▶ PROBLEM DETAILS:
Each line in the entries below that holds the word "Micscape" belongs in the answer.

>>>>

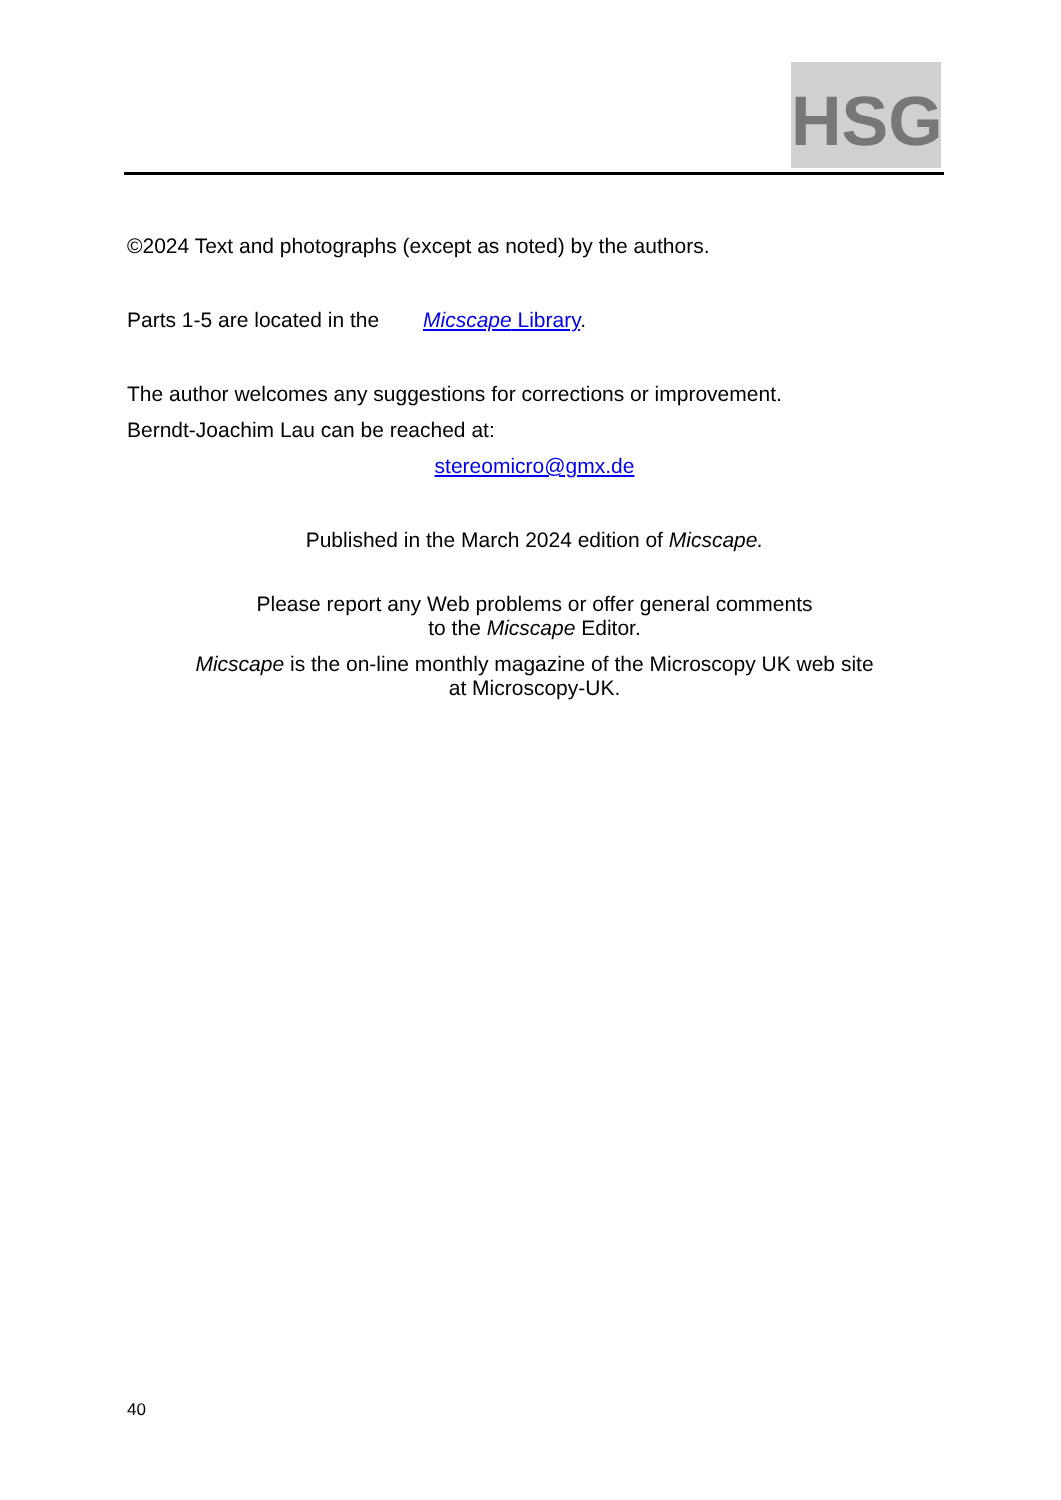HSG
©2024 Text and photographs (except as noted) by the authors.
Parts 1-5 are located in the Micscape Library.
The author welcomes any suggestions for corrections or improvement.
Berndt-Joachim Lau can be reached at:
stereomicro@gmx.de
Published in the March 2024 edition of Micscape.
Please report any Web problems or offer general comments
to the Micscape Editor.
Micscape is the on-line monthly magazine of the Microscopy UK web site
at Microscopy-UK.
40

<<<<

▶ EXERCISE RESPONSE:
Parts 1-5 are located in the Micscape Library.
Published in the March 2024 edition of Micscape.
to the Micscape Editor.
Micscape is the on-line monthly magazine of the Microscopy UK web site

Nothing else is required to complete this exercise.